One senior member of the England hierarchy this week described the situation as "close to collapse, as close as we have seen it". The Premiership owners are, according to Bristol's Malcolm Pearce, losing £15m a season, a figure said to be on the low side by many of Pearce's peers, and are not prepared to take many steps further down that road.

They do not believe the central funding arrangement with the Rugby Football Union is working properly – some accuse it of not working, full stop – and talk privately about the RFU attempting to "starve them out of the sport".

This kind of language has not been heard since the dark days of Cliff Brittle's chairmanship of the governing body. The outlook is not good. Not good at all.

This grieves Melville, as it would grieve anyone working at the coal-face of a Premiership that has become wildly successful in terms of playing standards and audience generation.

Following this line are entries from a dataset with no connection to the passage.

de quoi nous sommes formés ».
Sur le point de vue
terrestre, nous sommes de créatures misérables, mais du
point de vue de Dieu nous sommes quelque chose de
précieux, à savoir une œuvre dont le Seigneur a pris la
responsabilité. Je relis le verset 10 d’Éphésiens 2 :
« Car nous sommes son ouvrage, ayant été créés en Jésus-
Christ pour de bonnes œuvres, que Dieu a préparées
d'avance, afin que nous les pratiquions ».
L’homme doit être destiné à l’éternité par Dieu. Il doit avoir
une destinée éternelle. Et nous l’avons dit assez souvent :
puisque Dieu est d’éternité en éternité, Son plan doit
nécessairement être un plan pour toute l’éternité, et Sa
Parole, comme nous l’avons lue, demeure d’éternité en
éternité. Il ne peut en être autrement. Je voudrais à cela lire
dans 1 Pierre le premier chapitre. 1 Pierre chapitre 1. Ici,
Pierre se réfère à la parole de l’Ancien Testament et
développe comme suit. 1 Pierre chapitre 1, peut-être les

"This is definitely the most competitive tournament we have seen," he maintained. "Why? Because professional club rugby has produced such tremendous improvements, both among the players and in the way the game is approached.

"There are no weak sides in the Premiership this season. The players are fitter, quicker, stronger, better prepared. Their skill levels are so much better. We are talking about a sport unbelievably better than it was in '96. Go back and look at some of the stuff being played then, the shift upwards has been enormous," argues Melville.

"It is of obvious concern to all of us involved in the club game that so much of the work that has been done could be undone almost instantly. Look at the England team. Year on year, the national side is more competitive, more successful. Premiership rugby underpins it: you would have to be fairly daft not to understand that.

"If we lose what we have – and from what I understand, we are really very close to a major problem in the financing of the Premiership – it will be a seriously bad day for English union," he warns.

So there you have it, as we move into World Cup year: an England team flying high, with a clean sweep of victories over the southern hemisphere superpowers in the collective kitbag; and a Premiership that is compelling on the field but destitute off it, searching for a route out of the red and running up cul-de-sacs by the dozen.

Nothing adds up. Newcastle are investing millions of pounds in improving their Kingston Park stadium; Northampton have just thrown open the doors of the magnificent Franklin's Gardens; Wasps have just attracted a first sell-out crowd to their latest home at Adams Park. But undermining all this is a balance sheet of deepest crimson.

When England's coach, Clive Woodward, last took a red rose side into a World Cup, in 1999, the Premiership clubs had just ended a boycott of European rugby and a season of rebel matches against Cardiff and Swansea. Four years on, the game is bracing itself for more turmoil. The more things change in English rugby – and they have changed hugely for the better, as Melville eloquently pointed out – the more they stay the same.